▸ What the task asks:
Omit the pictures, then write out every entry exactly as it reads.

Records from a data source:
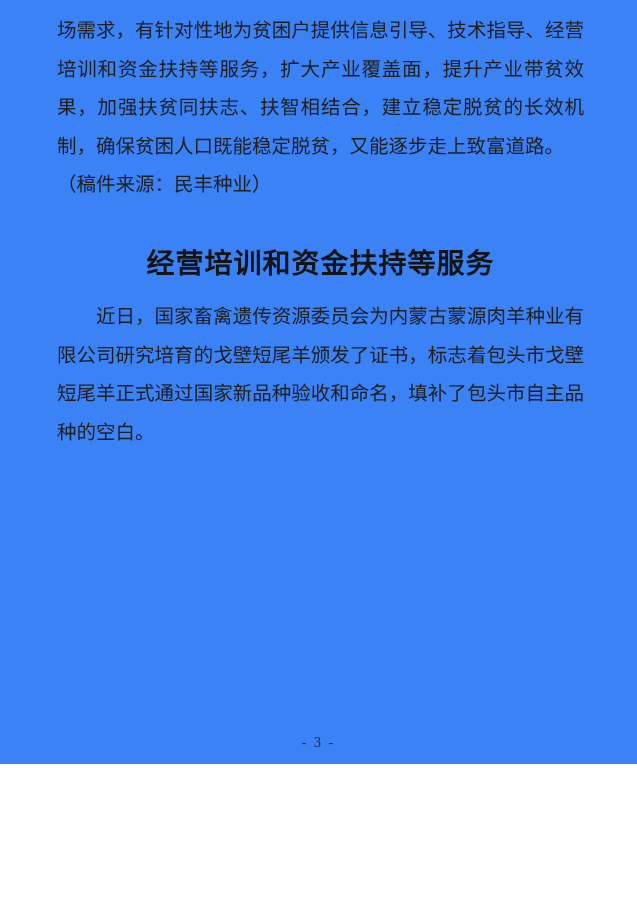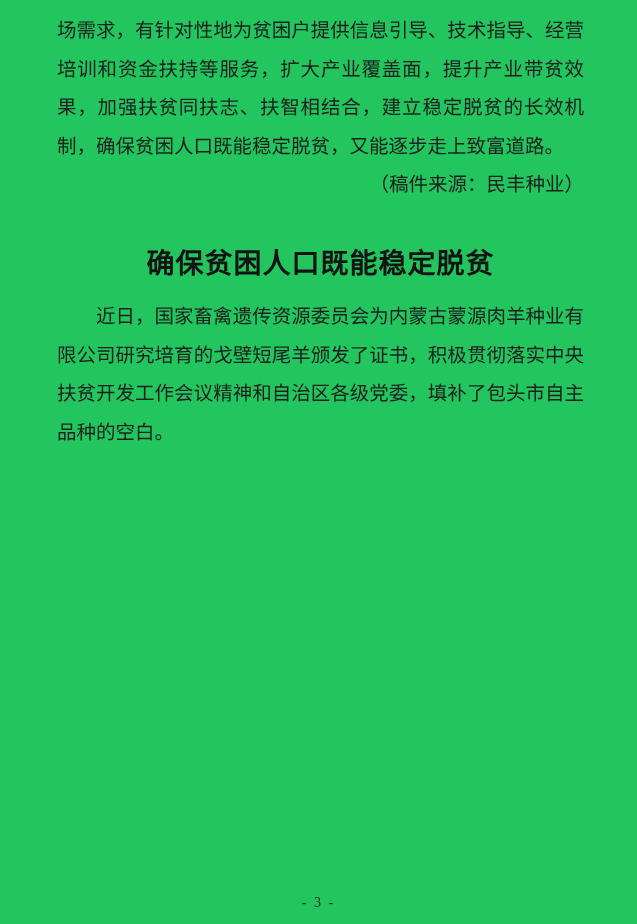"场需求，有针对性地为贫困户提供信息引导、技术指导、经营培训和资金扶持等服务，扩大" .page { background: #22c55e -> #3b82f6; height: 924px -> 764px }
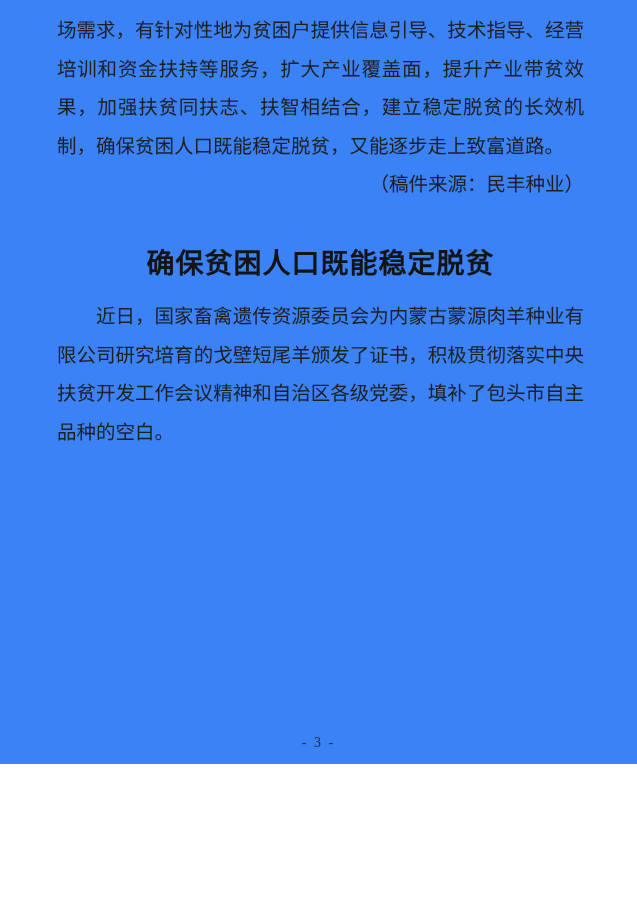"（稿件来源：民丰种业）" p.attribution { text-align: right -> none }
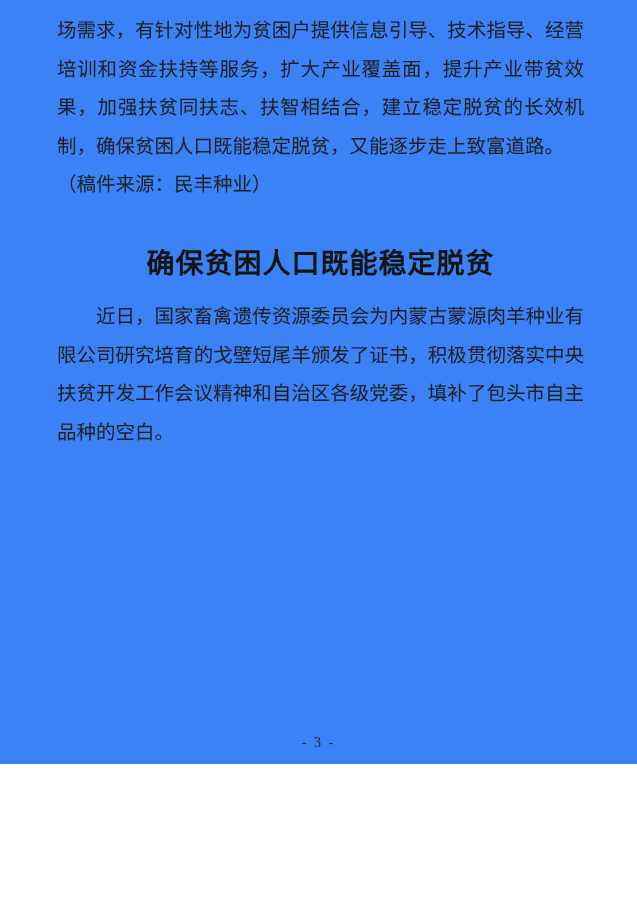"确保贫困人口既能稳定脱贫" h1.article-title { text: 确保贫困人口既能稳定脱贫 -> 经营培训和资金扶持等服务 }
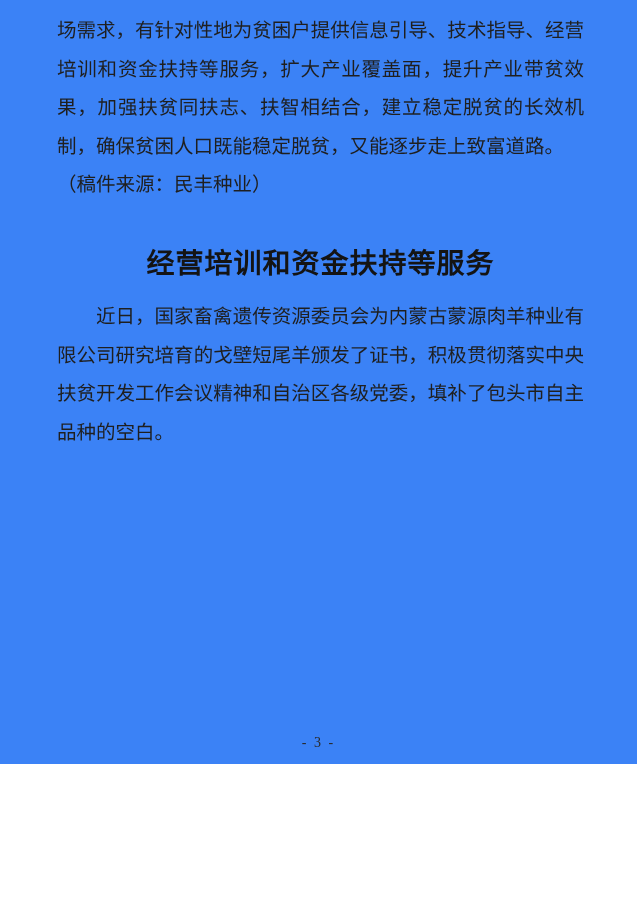"近日，国家畜禽遗传资源委员会为内蒙古蒙源肉羊种业有限公司研究培育的戈壁短尾羊颁发" p.body-text { text: 积极贯彻落实中央扶贫开发工作会议精神和自治区各级党委 -> 标志着包头市戈壁短尾羊正式通过国家新品种验收和命名 }
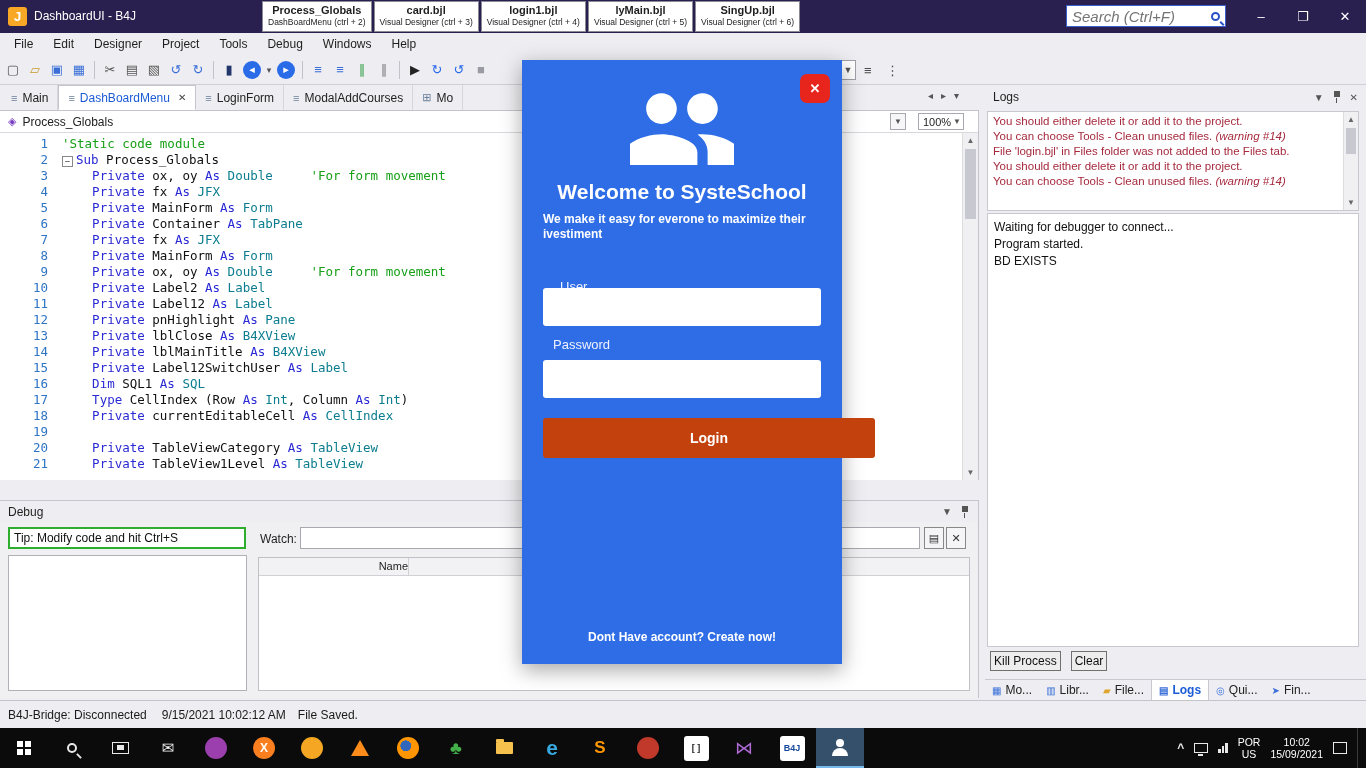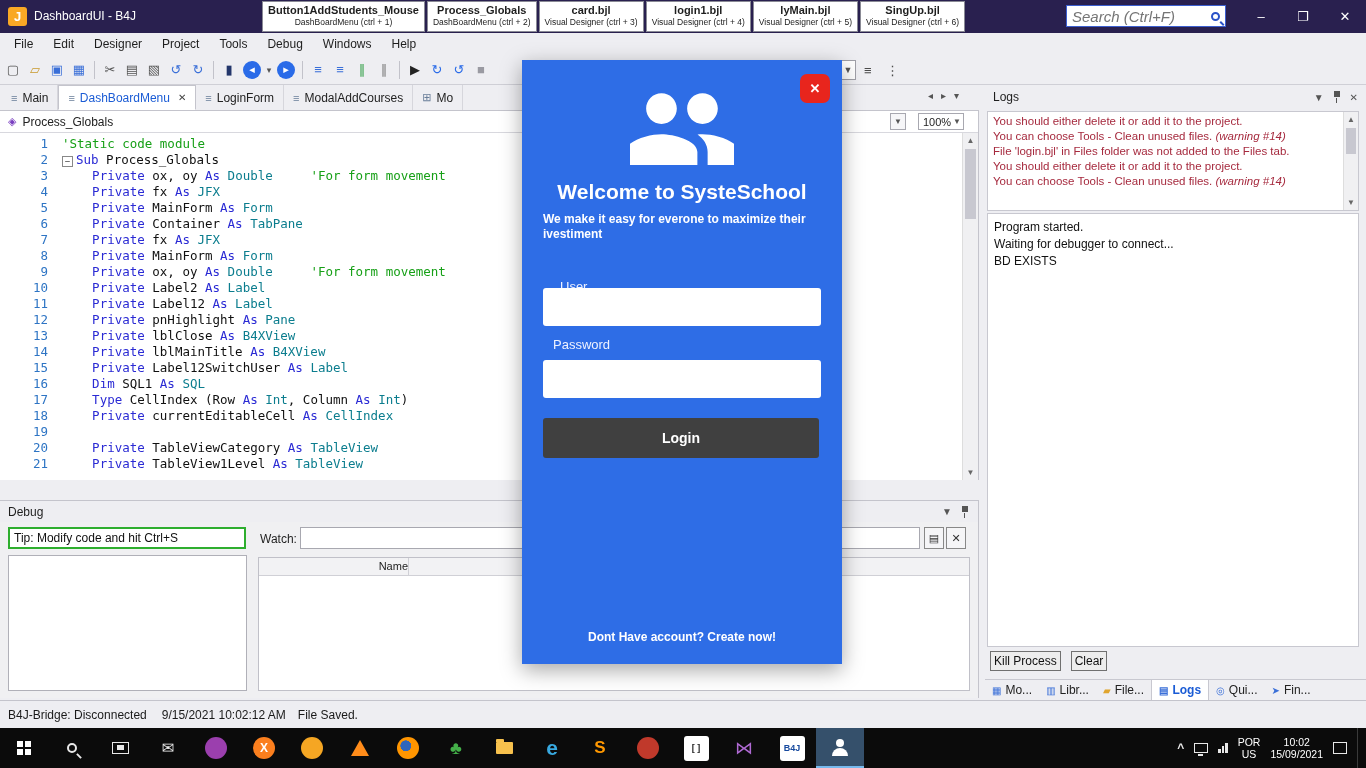"Button1AddStudents_Mouse" div.doctab { html: <div> <div>Button1AddStudents_Mouse</div> <div>DashBoardMenu (ctrl + 1)</div> </div> -> none }
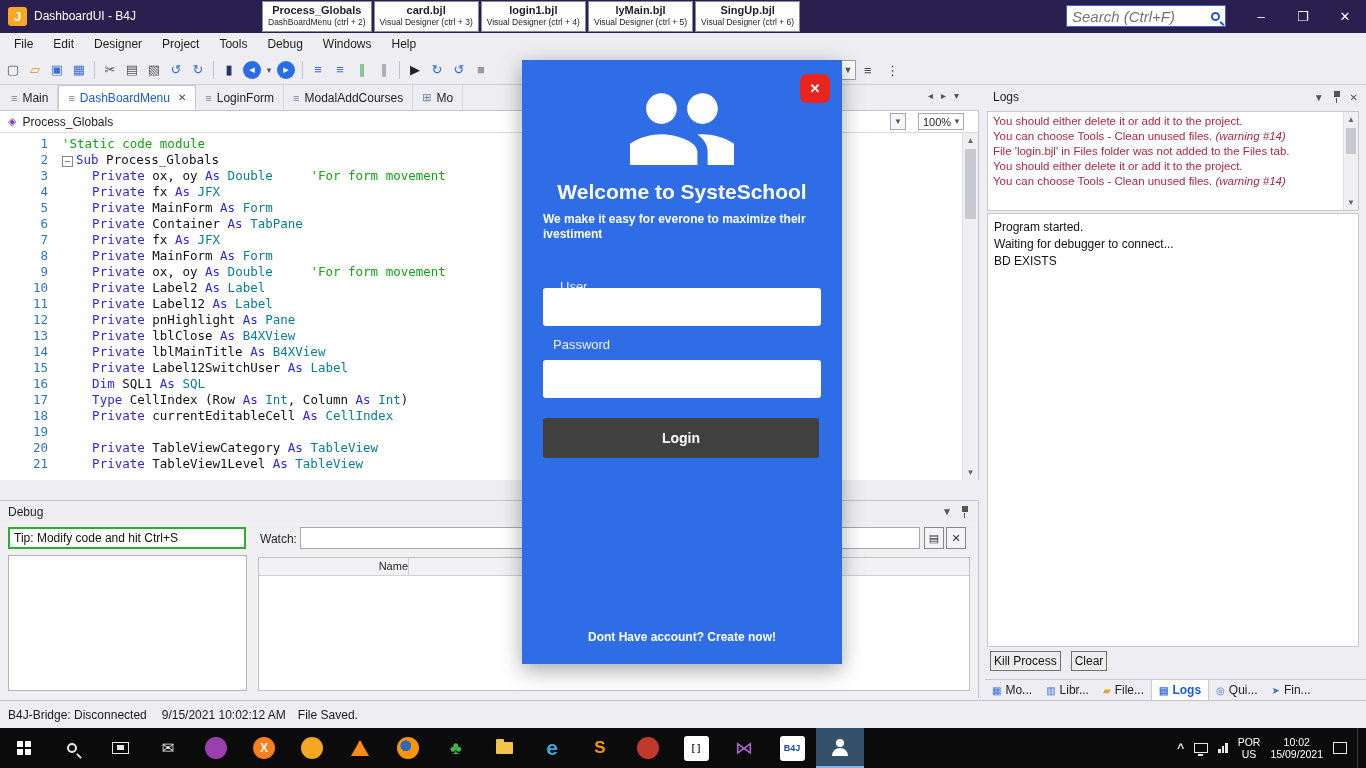"Program started." div.lm { order: before "Waiting for debugger to connect..." -> after "Waiting for debugger to connect..." }
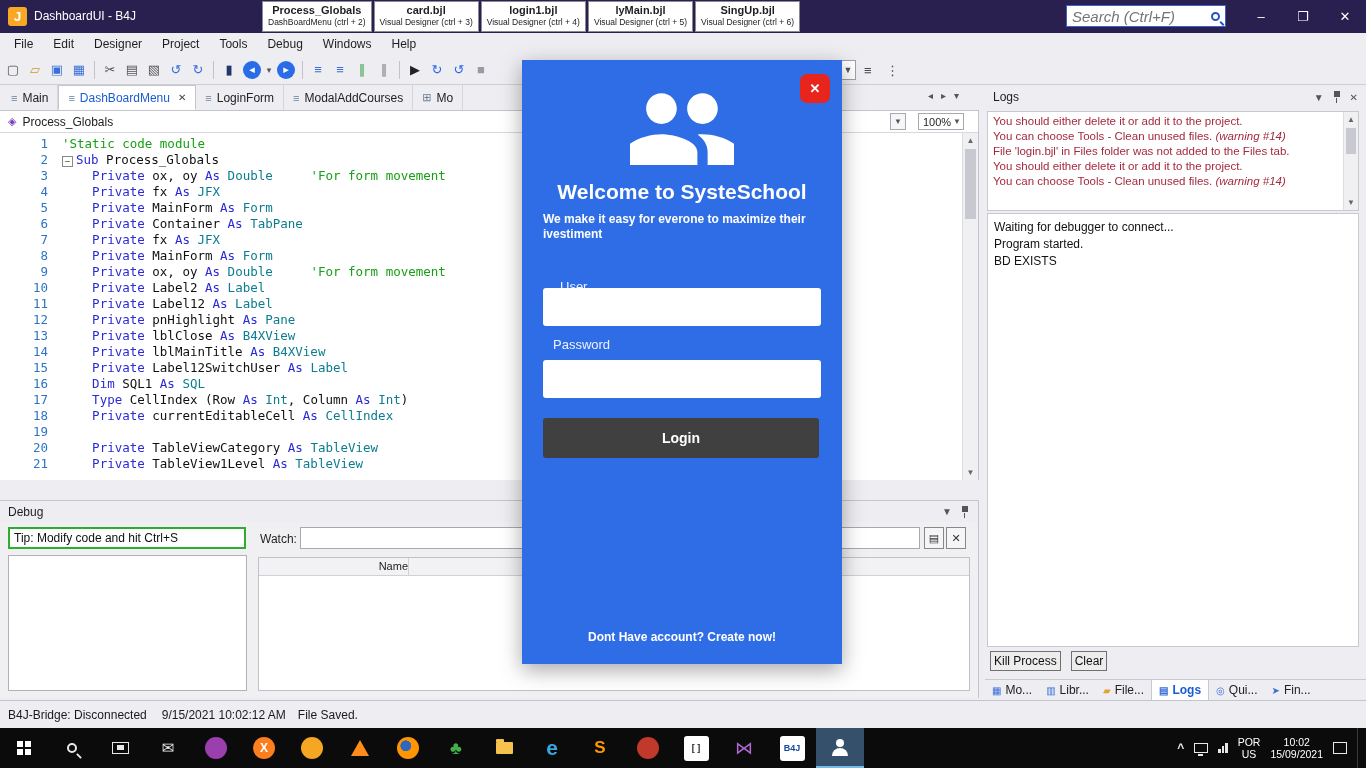"Login" #mlogin { background: #404040 -> #c2410c; width: 276px -> 332px }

▸ Task result:
"场需求，有针对性地为贫困户提供信息引导、技术指导、经营培训和资金扶持等服务，扩大" .page { background: #22c55e -> #3b82f6; height: 924px -> 764px }
"（稿件来源：民丰种业）" p.attribution { text-align: right -> none }
"确保贫困人口既能稳定脱贫" h1.article-title { text: 确保贫困人口既能稳定脱贫 -> 经营培训和资金扶持等服务 }
"近日，国家畜禽遗传资源委员会为内蒙古蒙源肉羊种业有限公司研究培育的戈壁短尾羊颁发" p.body-text { text: 积极贯彻落实中央扶贫开发工作会议精神和自治区各级党委 -> 标志着包头市戈壁短尾羊正式通过国家新品种验收和命名 }
"Button1AddStudents_Mouse" div.doctab { html: <div> <div>Button1AddStudents_Mouse</div> <div>DashBoardMenu (ctrl + 1)</div> </div> -> none }
"Program started." div.lm { order: before "Waiting for debugger to connect..." -> after "Waiting for debugger to connect..." }
"Login" #mlogin { background: #404040 -> #c2410c; width: 276px -> 332px }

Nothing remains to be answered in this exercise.